一応、店を見渡して透がまだ店には来てない事にホッとする。

透が出勤をして来る前に千里を連れて帰らんと…。

そう思った瞬間だった。


「ご注文は?」


耳慣れた不機嫌な声がした。

冷たい目で私を見下ろすメガネを掛けた銀行マン風の色男…。

高校生という子供っぽさを失くす為だけの伊達メガネらしい。

透の不機嫌を感じるから披露宴で飲んだビールの酔いが一気に冷めて来る。


「朱音はミモザ、千里はカルアミルクゥっ!」


千里がご機嫌で注文をする。

塗り壁とネズミ男はビールを頼んでた。

注文を受けた透はカウンターの前に行き注文のドリンクを遼さんに作らせる。

だけどその目は間違いなく私を睨み続けてる。

早く千里を連れて帰らんと…。

気持ちだけが焦って来る。

なのに、わざとらしくネズミ男がソファーの背もたれに手を広げるから私の肩にネズミ男の手が当たる。

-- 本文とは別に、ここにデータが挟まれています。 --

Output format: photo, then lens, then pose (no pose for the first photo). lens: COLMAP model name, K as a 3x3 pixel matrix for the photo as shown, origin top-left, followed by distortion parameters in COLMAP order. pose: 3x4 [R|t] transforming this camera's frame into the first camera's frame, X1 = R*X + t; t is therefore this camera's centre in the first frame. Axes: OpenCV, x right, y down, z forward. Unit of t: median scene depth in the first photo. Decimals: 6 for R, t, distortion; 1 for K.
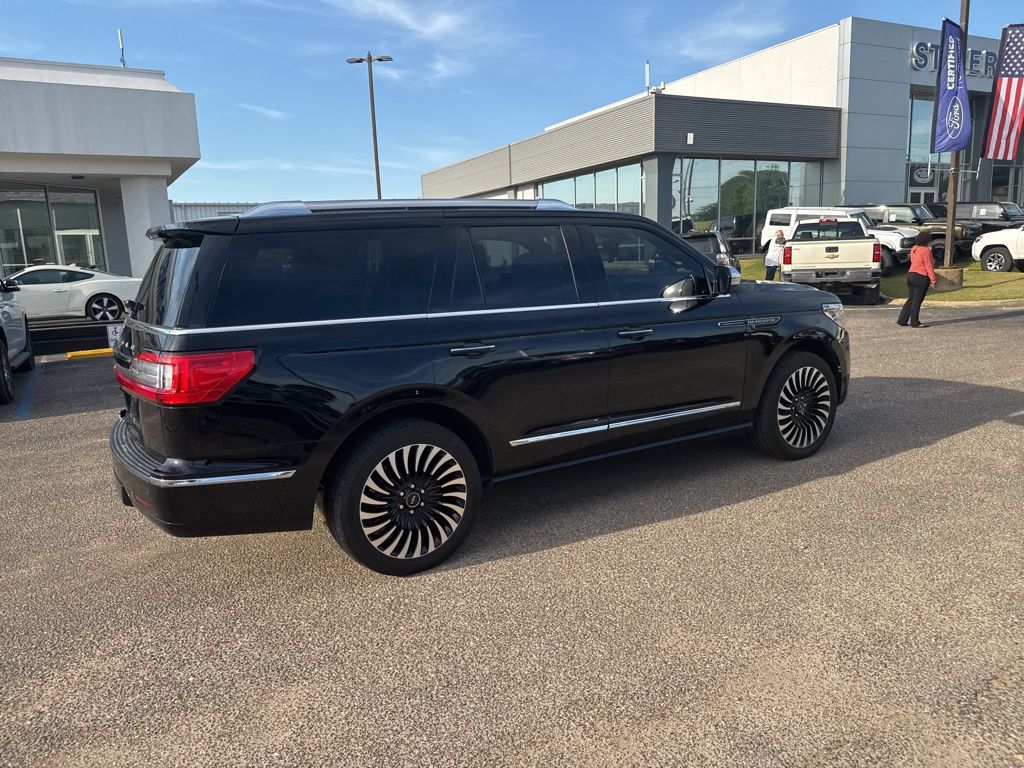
lens RADIAL K [[743.5, 0, 503.8], [0, 743.5, 346.0], [0, 0, 1]] dist [0.074852, -0.101509]
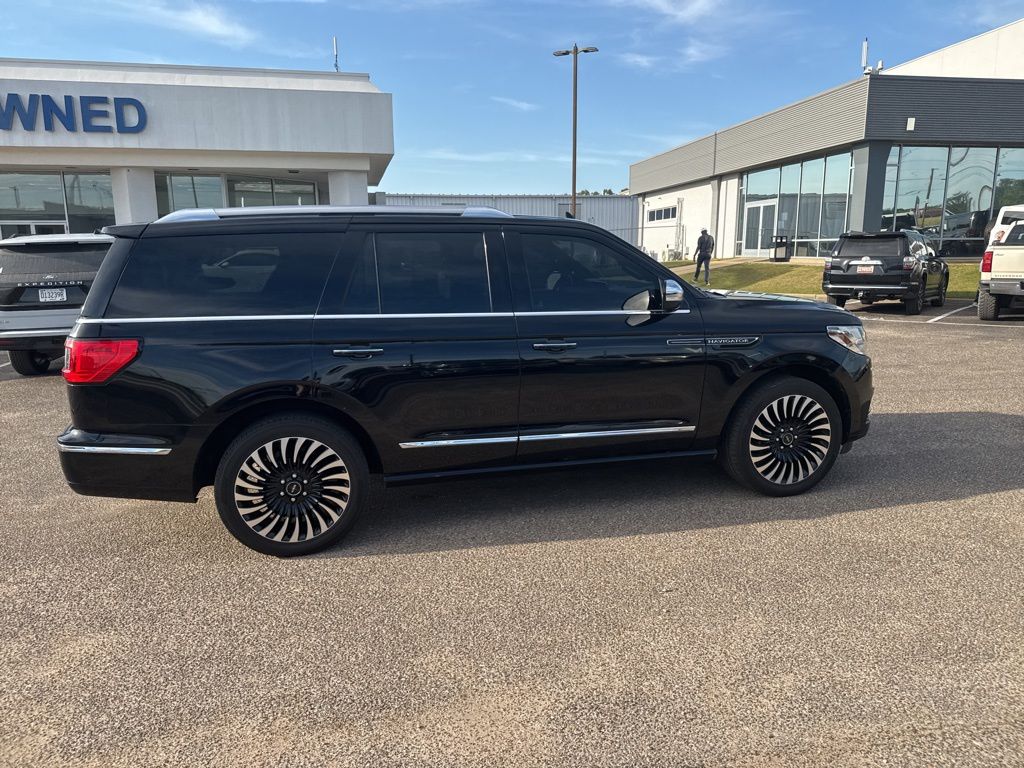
lens RADIAL K [[744.9, 0, 514.5], [0, 744.9, 352.5], [0, 0, 1]] dist [0.046494, -0.061339]
pose [[0.952849, 0.069623, -0.295349, 0.342349], [-0.062738, 0.997493, 0.032737, -0.030547], [0.296888, -0.012664, 0.954828, 0.050351]]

千里が酔ってたから面倒だと式場でドレスの着替えもせずに出て来た事を後悔する。

肩がモロに出てる藤色のドレスだから肌にネズミ男の手が直接に触れて来よる。


「楠木さんってOL?」


ネズミ男が私の耳に口を寄せて聞いて来る。


「朱音は学校の英語の先生だよぉ…。」


酔ってるくせに千里が余計な事を言う。


「中学?」

「高校…。」

「うわっ!いいなぁ…、こんな美人先生が教えてくれるんなら、もっかい高校生になりたいわ。」


ネズミ男が下品な笑いを浮かべた。

その手はまだ私の肩をわざとらしく触ってる。


「お待たせしました。」


やっぱり不機嫌な透がビールとカクテルをテーブルへと置いていく。

これは針のむしろや…。


「ねぇ、慎ちゃんは?」


不機嫌なのは千里も同じらしく口を尖らせて透に聞いた。


「慎也さんなら、土日は遅番なんですよ。」


透はあくまでもバーテンダーらしく淡々と答える。